Co się dzieje, kiedy francuska artystka postanawia zabawić się w szefową kuchni mając do dyspozycji 24-karatowe złoto? Powstaje złota kolacja godna króla Midasa. Próżny kaprys, czy manifest?
Francuska performerka Frederique Lecerf razem z kuratorami Vanities Gallery, Victorią Zhong i Thierrym Tessier zorganizowali w czwartek złotą kolację. I nie jest to metafora. Dwudziestu gości, którzy zapłacili za uczestnictwo w uczcie zostało nakarmionych daniami pokrytymi prawdziwym, 24-karatowym złotem.
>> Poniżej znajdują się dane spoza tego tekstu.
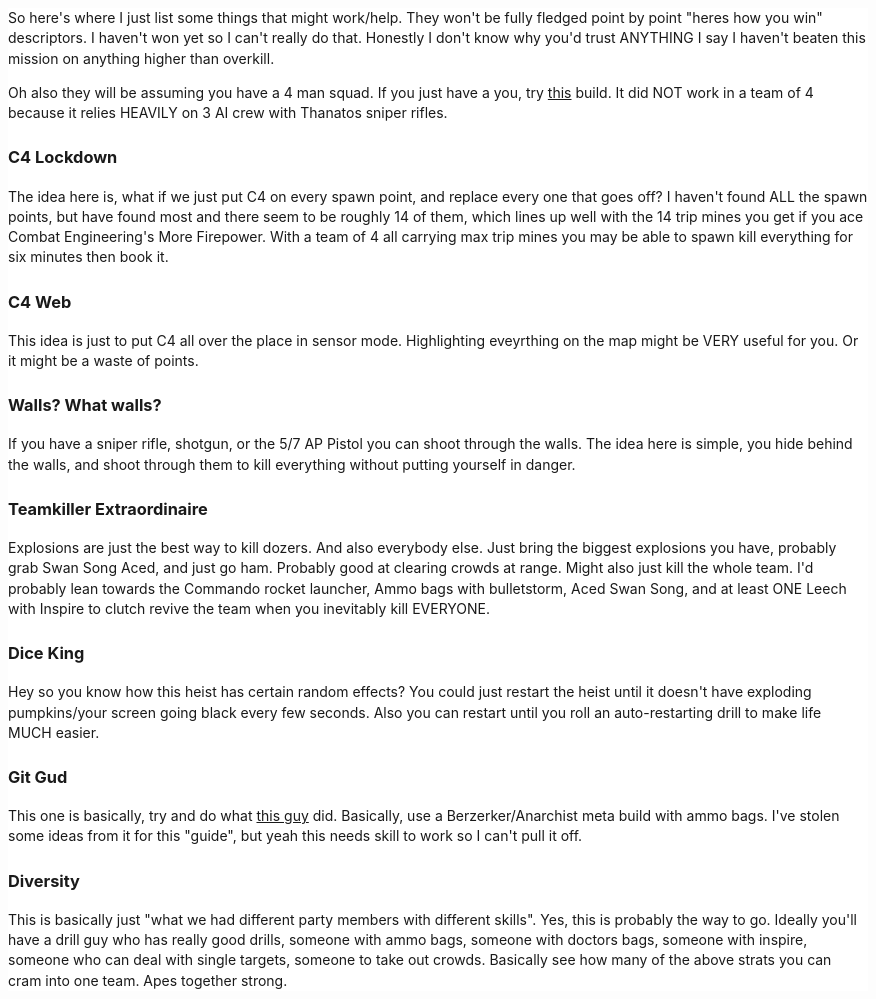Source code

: So here's where I just list some things that might work/help. They won't be fully fledged point by point "heres how you win" descriptors. I haven't won yet so I can't really do that. Honestly I don't know why you'd trust ANYTHING I say I haven't beaten this mission on anything higher than overkill.

Oh also they will be assuming you have a 4 man squad. If you just have a you, try [this](https://steamcommunity.com/sharedfiles/filedetails/?id=1350201448) build. It did NOT work in a team of 4 because it relies HEAVILY on 3 AI crew with Thanatos sniper rifles.

### C4 Lockdown

The idea here is, what if we just put C4 on every spawn point, and replace every one that goes off? I haven't found ALL the spawn points, but have found most and there seem to be roughly 14 of them, which lines up well with the 14 trip mines you get if you ace Combat Engineering's More Firepower. With a team of 4 all carrying max trip mines you may be able to spawn kill everything for six minutes then book it.

### C4 Web

This idea is just to put C4 all over the place in sensor mode. Highlighting eveyrthing on the map might be VERY useful for you. Or it might be a waste of points.

### Walls? What walls?

If you have a sniper rifle, shotgun, or the 5/7 AP Pistol you can shoot through the walls. The idea here is simple, you hide behind the walls, and shoot through them to kill everything without putting yourself in danger.

### Teamkiller Extraordinaire

Explosions are just the best way to kill dozers. And also everybody else. Just bring the biggest explosions you have, probably grab Swan Song Aced, and just go ham. Probably good at clearing crowds at range. Might also just kill the whole team. I'd probably lean towards the Commando rocket launcher, Ammo bags with bulletstorm, Aced Swan Song, and at least ONE Leech with Inspire to clutch revive the team when you inevitably kill EVERYONE.

### Dice King

Hey so you know how this heist has certain random effects? You could just restart the heist until it doesn't have exploding pumpkins/your screen going black every few seconds. Also you can restart until you roll an auto-restarting drill to make life MUCH easier.

### Git Gud

This one is basically, try and do what [this guy](https://www.youtube.com/watch?v=PRBOajZwmQM) did. Basically, use a Berzerker/Anarchist meta build with ammo bags. I've stolen some ideas from it for this "guide", but yeah this needs skill to work so I can't pull it off.

### Diversity

This is basically just "what we had different party members with different skills". Yes, this is probably the way to go. Ideally you'll have a drill guy who has really good drills, someone with ammo bags, someone with doctors bags, someone with inspire, someone who can deal with single targets, someone to take out crowds. Basically see how many of the above strats you can cram into one team. Apes together strong.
Co ciekawe, dania, które znalazły się w menu wcale nie należały do wykwintnych. Goście mogli spróbować między innymi jajek na twardo, kurczaka, czy… chipsów. Jednak zestaw produktów na stole nie był przypadkowy. Celem całego performansu było zwrócenie uwagi na fakt, jak ogromne znaczenie ma złoto w sztuce. Nawet zwykłe jajko pokryte warstwą złotej folii wydaje się czymś niesamowitym, luksusowym i wykwintnym.
Frederique Lecerf zajmuje się przygotowywaniem złotych kolacji już od 2004. Jest artystką skupiającą się na doświadczeniu. Odbiorcy jej sztuki nie mają tylko kontemplować dzieł wiszących na ścianach galerii, ale poczuć, spróbować, wziąć udział w imprezie. Ta konkretna była częścią większego przedsięwzięcia organizowanego przez galerię Vanities. Goście mieli razem z artystką i kuratorami galerii doświadczyć ogromnej ekstrawagancji i luksusu, z czym bez wątpienia kojarzy się złoto.
Kolacja kosztowała 40 euro od osoby i wyprzedała się w ciągu 3 dni.